First off I want to take the time and thanks those who have responded to me..i greatlty appreciatite it...I don't know if it's me but I donn't feel like I'm getting any support, help, or kust support.
I understand people are busy...but a kind word goes a long way....Maybe it's because I have taken my scripts as prescribed...but that doesn't mean I don't think I'm on my way to addiction...I have 5 children and am by myself...I live in the Sonoran Desert....
I can't drive because I had a seizure and you have to be seizure free for 6 months in my state in order to drive again. I really came here for some hope and help...It's not happening...For those of you who have been selfless enough to PM...Please do...You've been a lifeline and for that I'm eternally grateful. God Bless and keep in touch, I don't know what I'll do...But please don't give up on me..I've been in Hell..But still took the time to answers other...Hurts to know people won't respond..but respond to others.

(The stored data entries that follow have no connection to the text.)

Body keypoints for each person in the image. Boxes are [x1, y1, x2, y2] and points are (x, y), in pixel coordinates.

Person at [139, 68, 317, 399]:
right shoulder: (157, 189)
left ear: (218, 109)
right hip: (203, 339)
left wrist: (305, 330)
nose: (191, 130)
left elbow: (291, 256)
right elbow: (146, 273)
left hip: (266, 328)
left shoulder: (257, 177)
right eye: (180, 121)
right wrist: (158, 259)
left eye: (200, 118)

All my best to all of you...Thank you to those who were selfless enough to answer or PM me.Encouragement and wisdom from those who have been there goes a long way.. No one deserves to have to go thru this...especially alone.

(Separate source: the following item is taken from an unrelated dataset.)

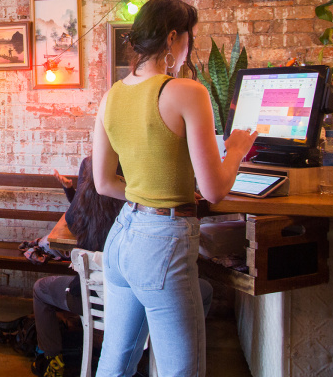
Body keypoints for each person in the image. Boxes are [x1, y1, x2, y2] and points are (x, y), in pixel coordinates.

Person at [92, 0, 257, 377]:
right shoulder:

I fully support you! and first off, I thought you were a guy hehe, my apologies.
Well I'm at work but I'm going home early in a bit. How's the weather there? Fresh air is always relaxing, try some B vitamins, a B12 under your tongue, and some 5htp? A little walk for some exercise maybe?
I'm alone like you and missing my family, but it's not the end of the world, they'll be back and we'll be feeling better when they do. It's a win win.
LOL on the customer support. I'll be glad to be your personal technician if you wanna look at it that way. Cheer up!
I know how u feel. When I first found this site I felt just like u, like nobody would respond 2 me but would everybody else. A lot of ppl r @ work right now. I'm here tho. I have been off the pain meds since April 22. Some ppl here have A LOT more clean time but I will nswer ur questions the best I can or just b a friend u can talk 2. U can do this! There is so much support here, u will c.keep ur head up n u'll b fine!
Hey don't feel like you're being ignored, you're not. Most posters aren't here on the weekends, and most get on in the evening time. You can get through this!!! It might be he ll for a couple days, but it's totally going to be worth it in the end. I'm so glad that you don't have to worry about your kids during this either. I know that would make it ten times harder and almost impossible if you are single. Keep your head up...you CAN and WILL do this!!!!! How are you feeling right now?
Thanks for commenting..I tried to go CT but couldn't...Maybe exercise will help..I'm getting back into the gym tomorrow...I used to teach all sorts of fitness classes...Yoga, Pilates, Spinning, weight-training..you name it..But being on these meds I can tell I'm not as strong as I used to be...My Dr. thinks I'm nuts for wanting off because I don't abuse them...each month I go to the Pain Center and they end up disposing 2 weeks of meds...BUT...I believe everyone has a threshold to cross where it will become a full blown addiction...Heck...something has to be up if trying to get off these last two meds is causing me such mental anguish.I don't know if I should just stay on..but then I'm worried I'll become tolerant and need something stronger...or just get off and deal with the pain thru PT, yoga, acupuncture and chiropractor visits and massages..I know my back is getting worse...i see the MRI's.....I just would like others opinions..CT or Taper..I know everyone is different...but if it's really true the worse of it's over in 7 days I will bite the bullet. I'm not worried about using again..I've already had the PM center dispose of so much when I could have kept them...Sorry for the rant...It was my first attempt at going CT....and Mr. New Hope...I'm taking all those vitamins and supplements and more...Thanks for being there:))
Just wanted 2 check in on u 2day. Hope ur r doin ok!